Von den in unmittelbarer Umgebung situierten Geschäftslokalen wurde von mehreren Inhabern, so vor allem von dem gegü. dem Eingang z. Eroscenter situierten Uhrmachermeister E über laute Musik aus den im EG befindl. Räumlichkeiten des 'American Telefon-Sex' geklagt und auch verschiedenen Kunden sei das Lokal mitten in der Stadt und in der Nähe der Pfarrkirche nicht angenehm. Die Stadtpfarrkirche befindet sich auch nur ca. 100 m vom Eroscenter entfernt. Laut Gottesdienstordnung (Anschlag an d. Kirche) werden zu folgenden Zeiten Messen gelesen:

Sonn- und Feiertag: 7,30 Uhr,

8,45 Uhr (Kindermesse),

10,00 Uhr,

11,15 Uhr,

18,30 Uhr (Vorabendmesse), Wochentags:

6,30 Uhr,

18,30 Uhr,

18,00 Uhr tägl. Rosenkranz

Im Hause Graben Nr. 2 befindet sich außerdem noch der Seniorenclub der Stadt Linz, geöffnet außer Mo. und Do. von 13,00 - 18,00 Uhr.
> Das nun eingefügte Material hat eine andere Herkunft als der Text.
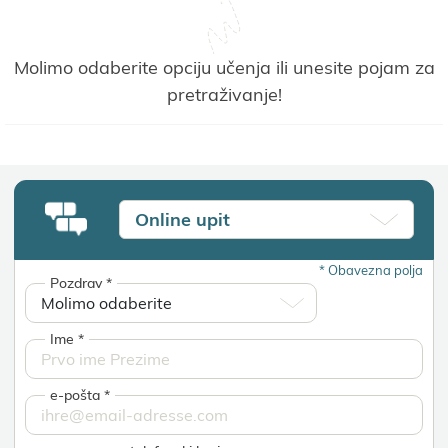
Molimo odaberite opciju učenja ili unesite pojam za
pretraživanje!
Online upit
*
Obavezna polja
Pozdrav
*
Ime
*
e-pošta
*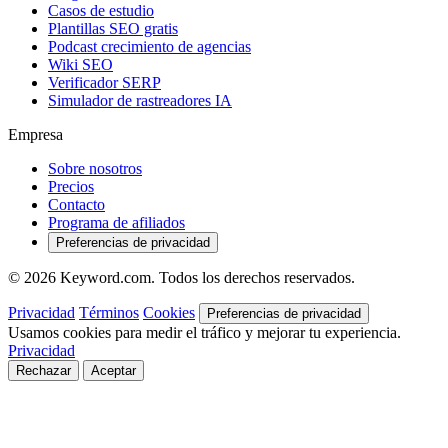
Casos de estudio
Plantillas SEO gratis
Podcast crecimiento de agencias
Wiki SEO
Verificador SERP
Simulador de rastreadores IA
Empresa
Sobre nosotros
Precios
Contacto
Programa de afiliados
Preferencias de privacidad
© 2026 Keyword.com. Todos los derechos reservados.
Privacidad
Términos
Cookies
Preferencias de privacidad
Usamos cookies para medir el tráfico y mejorar tu experiencia.
Privacidad
Rechazar
Aceptar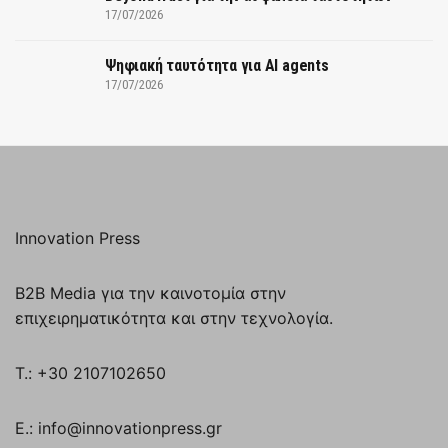
17/07/2026
Ψηφιακή ταυτότητα για AI agents
17/07/2026
Innovation Press
B2B Media για την καινοτομία στην
επιχειρηματικότητα και στην τεχνολογία.
T.: +30 2107102650
E.: info@innovationpress.gr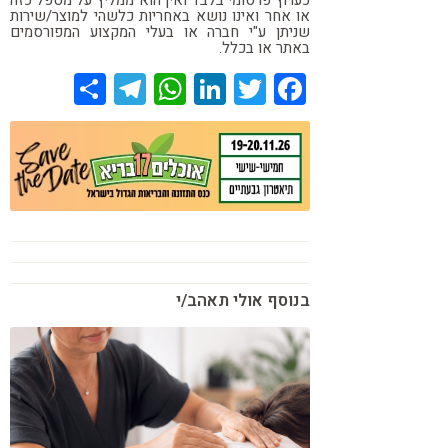
כערוץ פרסומי בלבד ואין הוא ממליץ על מטפל כזה
או אחר ואינו נושא באחריות כלשהי למוצר/שירות
שניתן ע"י חברה או בעלי המקצוע המפורסמים
באתר או בכלל.
Share
Telegram
WhatsApp
LinkedIn
Twitter
Facebook
בנוסף אולי תאהב/י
Nicht nur, daß sich das Eroscenter 'Sexy World' in einem überwiegend mit Wohngebäuden bebauten Stadtgebiet in der Linzer Innenstadt befindet und dadurch die Nachbarschaft unzumutbar belästigt und das öffentl. Gemeinwesen gestört wird, befindet es sich auch in der Nähe einer Kirche. Im Pfarrhaus, Pfarrplatz Nr. 4, befindet sich überdies ein Pfarrcaritas-Kindergarten und in der Eisenbahngasse Nr. 10 das Jugendzentrum 'come together'. Sowohl der Kindergarten auch das Jugendzentrum befinden sich in der näheren Umgebung des Eroscenters, sodaß durch die Tätigkeit auch Interessen des Jugendschutzes verletzt werden können.

Aus den oa. Gründen erscheint es wünschenswert, die Nutzung des Gebäudes Linz, Graben Nr. 5, zum Zwecke der Anbahnung oder Ausübung der Prostitution i.S. des § 2 Abs 2 O.ö. Polizeistrafgesetz zu untersagen."
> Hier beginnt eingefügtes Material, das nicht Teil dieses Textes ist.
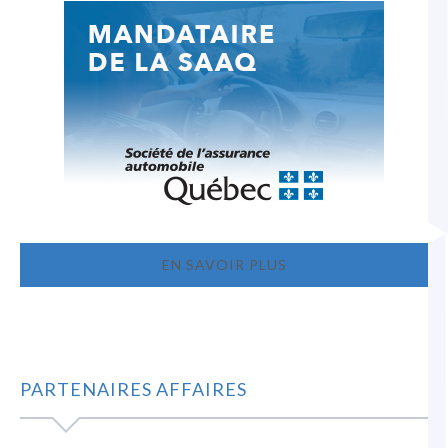
EN SAVOIR PLUS
PARTENAIRES AFFAIRES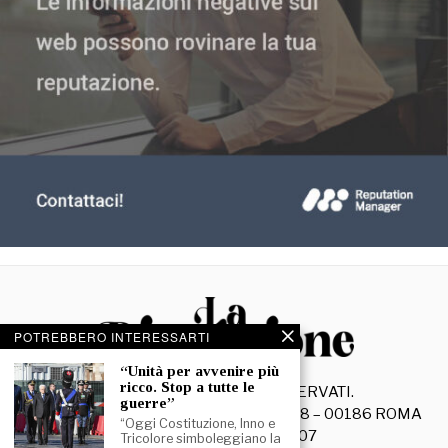
POTREBBERO INTERESSARTI
“Unità per avvenire più
ricco. Stop a tutte le
©
2026
- TUTTI I DIRITTI RISERVATI.
guerre”
La Discussione S.r.l. – Piazza Capranica, 78 – 00186 ROMA
“Oggi Costituzione, Inno e
C.F. e P. IVA 15045971007
Tricolore simboleggiano la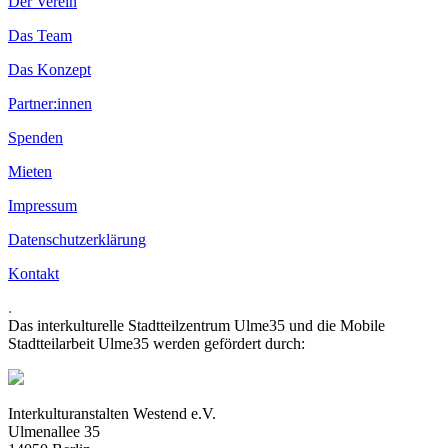
Der Verein
Das Team
Das Konzept
Partner:innen
Spenden
Mieten
Impressum
Datenschutzerklärung
Kontakt
.
Das interkulturelle Stadtteilzentrum Ulme35 und die Mobile
Stadtteilarbeit Ulme35 werden gefördert durch:
Interkulturanstalten Westend e.V.
Ulmenallee 35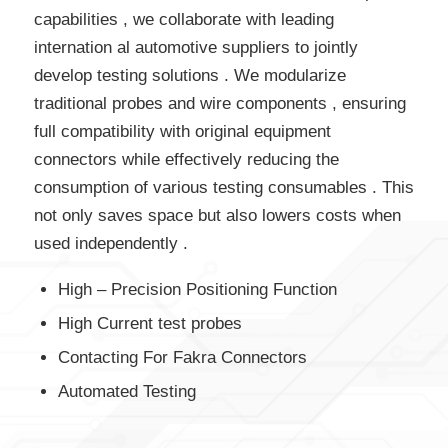
capabilities , we collaborate with leading
internation al automotive suppliers to jointly
develop testing solutions . We modularize
traditional probes and wire components , ensuring
full compatibility with original equipment
connectors while effectively reducing the
consumption of various testing consumables . This
not only saves space but also lowers costs when
used independently .
High – Precision Positioning Function
High Current test probes
Contacting For Fakra Connectors
Automated Testing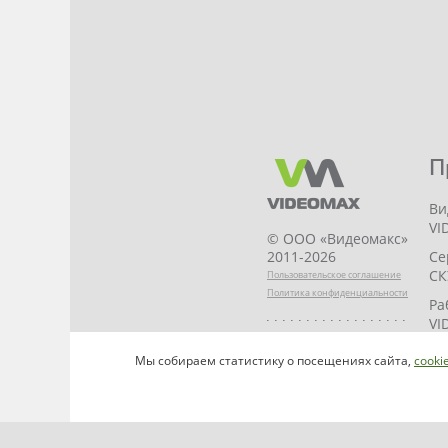
П
Ви
VI
© ООО «Видеомакс»
Се
2011-2026
СК
Пользовательское соглашение
Политика конфиденциальности
Ра
VI
НАПИСАТЬ
VI
Мы собираем статистику о посещениях сайта,
cooki
РУКОВОДИТЕЛЮ
ST
VI
VI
Aus diesem Bericht - dessen Sachverhaltsschilderung die Antragstellerinnen gar nicht in Abrede stellen - ergibt sich, daß durch die Begleitumstände, die mit der Ausübung der Prostitution in Linz, im Haus Graben Nr. 5 verbunden sind - unabhängig davon, wer dort der Prostitution nachgeht -, die Nachbarschaft in unzumutbarer Weise belästigt und das örtliche Gemeinwesen gestört wird (dies insbesondere wegen der Nähe der Stadtpfarrkirche und des Seniorenclubs der Stadt Linz) sowie auch Interessen des Jugendschutzes verletzt werden (insbesondere wegen des nahe gelegenen Kindergartens und Jugendzentrums).

Die Voraussetzungen nach § 2 Abs 2 PolStG für die Verordnungserlassung waren also gegeben (vgl. die ähnlich gelagerten Fälle betreffende Vorjudikatur, zB VfSlg. 9252/1981, 9253/1981, 9254/1981, 10184/1984, 10185/1984, 10186/1984, 10187/1984).

Unerheblich für die Beurteilung der Gesetzmäßigkeit der V ist - entgegen dem Vorbringen der Antragstellerinnen -, ob die Umstände, die jetzt zu ihrer Erlassung führten, schon längere Zeit bestanden und ob in anderen, gleichgelagerten Fällen eine V nach § 2 Abs 2 PolStG erlassen wurde oder nicht.

d) Die gegen die PrV Linz-Graben vorgebrachten Bedenken treffen sohin insgesamt nicht zu.

Die Verordnungsprüfungsanträge waren mithin abzuweisen.